A mother’s work is never done. Parenting “adult” children can prove to be more challenging than the “terrible two’s.” We live in a different time now. Every generation says so. But ours, at fifty, includes two wars, an unprecedented economic crisis and our college-age “children” facing an uncertain future. So it made complete sense that the army recruiter’s offer of a clear path to the future with promises of “seeing no action” and a “signing bonus” would tempt my best friend's boy-man son of eighteen. A future that would strike terror into any mother’s heart, regardless of political bent or patriotic leanings. As it did in the heart of my best friend. And so as she prepared for the recruiter’s visit, she swept the floor, stifling tears of rage and fear as women have done for generations, burying their heartache in housework. And she dug through pictures of her son’s life carefully framing them. Little League, first day of school, graduation, the high school prom – photographs of the milestones in a young life. “They’re coming with their ammunition,” she told her son as he took in the shrine on the dining room table. “This is mine. I want them to see what they are taking from me.” She probed his reasoning. Pouring over the four-color recruitment brochure she asked him to tell her what in the list jobs he was interested in. He couldn’t say. She asked him to name three other things he’d like to do with his life right now other than join the army. “Use your imagination,” she urged. He couldn’t say.

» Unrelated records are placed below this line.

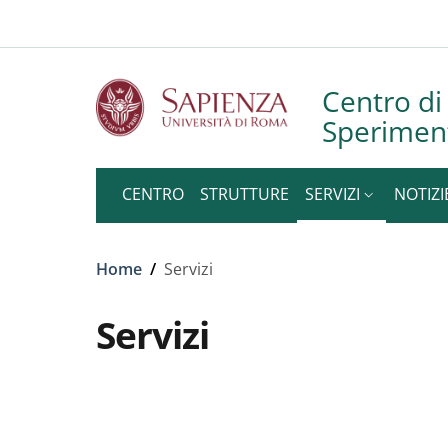
Slim to
Salta al contenuto principale
Skip to footer content
Centro di 
Speriment
CENTRO
STRUTTURE
SERVIZI
NOTIZI
Briciole di pane
Home
/
Servizi
Servizi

“Not knowing what you want to do is no reason to join the army.” She said. “No one knows what they want to do at eighteen.”
“At least finish your education," she argued. "At least then you would enter as an officer. Then, I would support your decision. But not like this. Not now. This isn’t child’s play.”

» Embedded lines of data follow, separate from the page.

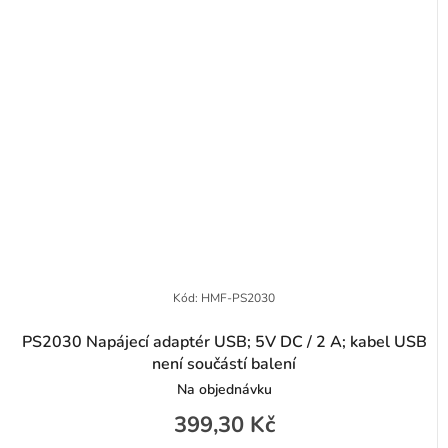
Kód:
HMF-PS2030
PS2030 Napájecí adaptér USB; 5V DC / 2 A; kabel USB
není součástí balení
Na objednávku
399,30 Kč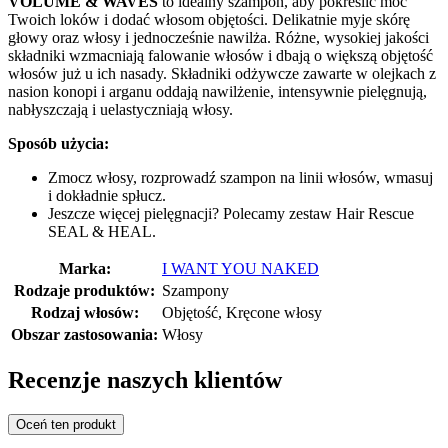
VOLUME & WAVES
to idealny szampon, aby pokreślić moc
Twoich loków i dodać włosom objętości. Delikatnie myje skórę
głowy oraz włosy i jednocześnie nawilża. Różne, wysokiej jakości
składniki wzmacniają falowanie włosów i dbają o większą objętość
włosów już u ich nasady. Składniki odżywcze zawarte w olejkach z
nasion konopi i arganu oddają nawilżenie, intensywnie pielęgnują,
nabłyszczają i uelastyczniają włosy.
Sposób użycia:
Zmocz włosy, rozprowadź szampon na linii włosów, wmasuj
i dokładnie spłucz.
Jeszcze więcej pielęgnacji? Polecamy zestaw Hair Rescue
SEAL & HEAL.
Marka:
I WANT YOU NAKED
Rodzaje produktów:
Szampony
Rodzaj włosów:
Objętość, Kręcone włosy
Obszar zastosowania:
Włosy
Recenzje naszych klientów
Oceń ten produkt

She didn’t know whether her words had made any difference. With the awkward tenderness of a boy of eighteen, he told her how much it meant to him that she cared so much. He was visibly moved by his mother’s plea. He canceled the recruiter’s visit.
I sat, listening to my friend’s story, my heart bursting with pain and pride. Mothers still weep while generations of children go off to war. Somebody has to do it, it’s true. But no one can blame a mother for trying to save her child’s life. With the Herculean strength of a desperate mother lifting a car off of her baby, my friend showed her son that a mother's love knows no bounds.
ALB 7/7/09
The tug and pull of love. Yes she must try to keep her sons safe but she must also let them grow up. I believe there is nothing better for a young man than to give some time to his country.
ReplyDeleteUnfortunately, there are to many that are happy to let the next guy do it. If he were mine I would would be the proudest man on earth. My son spent his time in the Marines, saw military action in Sumalia and Kuwait and luckily came home safe and sound. I was never prouder in my life. His choice..he grew up.
His mother hated every second of it and to this day wishes he had never done it. Should the young man choose the military, my prayers are with him as they are with all service men.
Not such different times Amy, I remember my Mother's pleas and tears when my brother enlisted in the 1960s. My grandmother had four sons in WW II. My heart is with your friend.